**Extract provided**
**********
A close look at Royal Bond's holdings this year indicates there were other difficulties as well, including investments in bonds issued by WorldCom, Adelphia and Calpine.

Each of these companies has delivered harsh losses to investors. WorldCom and Adelphia have become synonymous with corporate scandal, while Calpine is an energy company that has suffered in the aftermath of the Enron fiasco.

The likes of WorldCom and Adelphia would seem to be at opposite ends of the investing solar system from a Canadian bond fund. So what gives with Royal Bond?

It's simple, really. While other big bank bond funds tend to hold higher-grade government and possibly corporate bonds, Royal Bond tries to enhance returns with a small taste of corporate and foreign government bonds that offer more risk but also a higher potential return.

"We have a very strong and deep skill set here that many of our competitors don't have," Mr. Davis said yesterday. "We have five individuals who cover the corporate bond market in Canada and the United States. They have immense experience and a very enviable track record."
**********
**Entries provided**
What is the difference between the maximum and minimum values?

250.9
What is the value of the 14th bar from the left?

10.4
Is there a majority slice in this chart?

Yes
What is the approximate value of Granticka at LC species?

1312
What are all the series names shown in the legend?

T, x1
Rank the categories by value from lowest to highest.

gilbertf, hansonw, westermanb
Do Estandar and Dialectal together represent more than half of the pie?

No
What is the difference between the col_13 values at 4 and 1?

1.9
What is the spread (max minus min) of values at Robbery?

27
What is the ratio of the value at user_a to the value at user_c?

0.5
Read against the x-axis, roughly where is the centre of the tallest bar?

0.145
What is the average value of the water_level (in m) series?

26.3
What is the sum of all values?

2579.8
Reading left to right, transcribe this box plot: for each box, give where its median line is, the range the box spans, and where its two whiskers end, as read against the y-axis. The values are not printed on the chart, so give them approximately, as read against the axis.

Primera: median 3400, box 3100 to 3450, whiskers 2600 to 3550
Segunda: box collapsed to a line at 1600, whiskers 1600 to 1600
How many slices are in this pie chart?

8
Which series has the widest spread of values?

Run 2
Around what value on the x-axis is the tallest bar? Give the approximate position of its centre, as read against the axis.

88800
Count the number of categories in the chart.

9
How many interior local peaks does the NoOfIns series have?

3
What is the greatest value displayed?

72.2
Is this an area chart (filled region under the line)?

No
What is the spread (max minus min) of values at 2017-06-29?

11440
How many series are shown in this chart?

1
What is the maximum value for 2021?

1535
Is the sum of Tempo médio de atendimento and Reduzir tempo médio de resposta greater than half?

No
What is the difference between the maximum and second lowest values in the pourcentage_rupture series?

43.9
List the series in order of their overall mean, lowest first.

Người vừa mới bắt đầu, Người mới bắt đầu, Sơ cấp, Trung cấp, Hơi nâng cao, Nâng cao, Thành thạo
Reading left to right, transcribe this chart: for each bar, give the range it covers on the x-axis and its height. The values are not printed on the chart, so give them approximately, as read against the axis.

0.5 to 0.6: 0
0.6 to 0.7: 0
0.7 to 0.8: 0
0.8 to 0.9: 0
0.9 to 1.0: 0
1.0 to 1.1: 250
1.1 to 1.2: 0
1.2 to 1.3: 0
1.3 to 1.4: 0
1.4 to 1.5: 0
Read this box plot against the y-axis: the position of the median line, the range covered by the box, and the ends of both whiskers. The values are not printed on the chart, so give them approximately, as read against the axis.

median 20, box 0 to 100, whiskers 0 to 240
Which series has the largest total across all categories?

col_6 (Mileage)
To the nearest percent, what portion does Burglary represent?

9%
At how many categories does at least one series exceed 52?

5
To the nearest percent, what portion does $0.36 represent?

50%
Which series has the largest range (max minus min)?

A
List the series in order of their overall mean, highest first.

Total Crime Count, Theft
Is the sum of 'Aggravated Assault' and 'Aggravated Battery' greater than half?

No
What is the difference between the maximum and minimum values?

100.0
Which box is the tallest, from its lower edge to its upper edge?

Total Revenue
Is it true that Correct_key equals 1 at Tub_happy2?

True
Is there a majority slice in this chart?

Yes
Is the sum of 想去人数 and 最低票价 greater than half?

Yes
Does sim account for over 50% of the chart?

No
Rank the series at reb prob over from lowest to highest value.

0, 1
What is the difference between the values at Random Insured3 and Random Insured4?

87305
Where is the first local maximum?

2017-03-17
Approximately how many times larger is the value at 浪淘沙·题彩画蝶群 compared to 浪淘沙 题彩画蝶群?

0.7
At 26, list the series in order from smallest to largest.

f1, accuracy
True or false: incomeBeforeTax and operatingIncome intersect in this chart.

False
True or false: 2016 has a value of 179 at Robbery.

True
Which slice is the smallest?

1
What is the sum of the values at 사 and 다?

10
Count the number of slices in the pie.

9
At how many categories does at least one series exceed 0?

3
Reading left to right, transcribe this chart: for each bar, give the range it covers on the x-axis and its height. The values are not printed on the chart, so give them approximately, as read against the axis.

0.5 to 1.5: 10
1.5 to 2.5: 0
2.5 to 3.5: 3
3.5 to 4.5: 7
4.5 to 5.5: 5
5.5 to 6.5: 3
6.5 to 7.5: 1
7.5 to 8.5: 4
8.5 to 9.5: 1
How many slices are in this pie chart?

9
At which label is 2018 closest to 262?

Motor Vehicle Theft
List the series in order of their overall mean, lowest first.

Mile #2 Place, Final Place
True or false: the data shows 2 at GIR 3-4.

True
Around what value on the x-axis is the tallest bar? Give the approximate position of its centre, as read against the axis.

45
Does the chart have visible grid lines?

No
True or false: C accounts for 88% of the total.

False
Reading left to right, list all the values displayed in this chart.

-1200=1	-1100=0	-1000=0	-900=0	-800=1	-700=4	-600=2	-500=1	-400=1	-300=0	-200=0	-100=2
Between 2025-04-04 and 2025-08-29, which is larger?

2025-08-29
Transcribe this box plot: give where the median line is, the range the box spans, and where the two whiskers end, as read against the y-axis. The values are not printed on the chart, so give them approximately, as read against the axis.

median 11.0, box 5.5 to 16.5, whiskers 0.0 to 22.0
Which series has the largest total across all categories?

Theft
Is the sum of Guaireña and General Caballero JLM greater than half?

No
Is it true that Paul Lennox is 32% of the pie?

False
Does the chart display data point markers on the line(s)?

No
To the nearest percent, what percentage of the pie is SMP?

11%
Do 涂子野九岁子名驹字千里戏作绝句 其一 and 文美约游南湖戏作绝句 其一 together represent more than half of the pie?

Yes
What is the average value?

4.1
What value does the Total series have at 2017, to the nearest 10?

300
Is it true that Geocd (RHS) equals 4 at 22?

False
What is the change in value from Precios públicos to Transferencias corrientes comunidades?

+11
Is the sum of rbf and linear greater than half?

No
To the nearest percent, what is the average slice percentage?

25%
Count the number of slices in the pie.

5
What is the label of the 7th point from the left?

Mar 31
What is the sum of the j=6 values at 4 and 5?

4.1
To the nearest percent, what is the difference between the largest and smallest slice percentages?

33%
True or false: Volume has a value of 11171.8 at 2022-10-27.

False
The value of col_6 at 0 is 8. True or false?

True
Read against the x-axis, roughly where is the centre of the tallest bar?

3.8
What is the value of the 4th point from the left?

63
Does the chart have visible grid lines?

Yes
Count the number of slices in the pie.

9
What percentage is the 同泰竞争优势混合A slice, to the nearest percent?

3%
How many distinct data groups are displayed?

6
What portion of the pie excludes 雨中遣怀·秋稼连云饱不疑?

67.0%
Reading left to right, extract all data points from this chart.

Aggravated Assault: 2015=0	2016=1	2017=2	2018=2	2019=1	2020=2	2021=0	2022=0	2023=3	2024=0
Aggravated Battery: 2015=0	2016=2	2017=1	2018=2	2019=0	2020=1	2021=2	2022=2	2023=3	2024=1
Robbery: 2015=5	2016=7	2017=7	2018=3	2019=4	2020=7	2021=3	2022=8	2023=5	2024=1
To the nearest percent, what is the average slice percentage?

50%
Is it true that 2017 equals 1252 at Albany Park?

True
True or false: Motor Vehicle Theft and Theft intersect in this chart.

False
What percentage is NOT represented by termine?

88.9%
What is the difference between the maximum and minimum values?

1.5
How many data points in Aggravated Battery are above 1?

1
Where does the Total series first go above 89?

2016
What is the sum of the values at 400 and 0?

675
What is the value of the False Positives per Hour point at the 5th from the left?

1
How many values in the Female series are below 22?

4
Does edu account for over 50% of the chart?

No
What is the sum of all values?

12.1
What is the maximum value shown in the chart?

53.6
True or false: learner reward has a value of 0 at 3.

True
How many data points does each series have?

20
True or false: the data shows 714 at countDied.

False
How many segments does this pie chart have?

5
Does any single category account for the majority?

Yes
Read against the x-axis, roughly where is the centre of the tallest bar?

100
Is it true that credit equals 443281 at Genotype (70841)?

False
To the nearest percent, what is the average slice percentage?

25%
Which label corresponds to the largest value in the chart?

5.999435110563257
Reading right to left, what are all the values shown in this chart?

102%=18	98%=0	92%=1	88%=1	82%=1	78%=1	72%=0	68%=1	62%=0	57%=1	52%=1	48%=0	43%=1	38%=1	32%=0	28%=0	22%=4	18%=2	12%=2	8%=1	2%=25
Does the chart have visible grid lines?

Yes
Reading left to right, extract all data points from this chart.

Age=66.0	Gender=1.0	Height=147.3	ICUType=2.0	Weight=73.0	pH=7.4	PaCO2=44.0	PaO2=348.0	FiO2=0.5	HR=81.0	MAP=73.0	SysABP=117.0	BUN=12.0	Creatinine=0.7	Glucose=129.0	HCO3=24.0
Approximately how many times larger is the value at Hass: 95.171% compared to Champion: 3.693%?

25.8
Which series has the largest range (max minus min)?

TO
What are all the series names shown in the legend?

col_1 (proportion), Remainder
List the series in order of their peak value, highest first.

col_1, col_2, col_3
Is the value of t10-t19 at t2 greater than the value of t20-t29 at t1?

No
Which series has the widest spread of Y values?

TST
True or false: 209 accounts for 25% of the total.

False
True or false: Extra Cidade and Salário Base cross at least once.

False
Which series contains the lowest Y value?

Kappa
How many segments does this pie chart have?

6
**********
**What you will do**
Set down, word for word, the stretch of the Royal Bond excerpt from "A close look" through "the Enron fiasco.".

**Answer box**
A close look at Royal Bond's holdings this year indicates there were other difficulties as well, including investments in bonds issued by WorldCom, Adelphia and Calpine.

Each of these companies has delivered harsh losses to investors. WorldCom and Adelphia have become synonymous with corporate scandal, while Calpine is an energy company that has suffered in the aftermath of the Enron fiasco.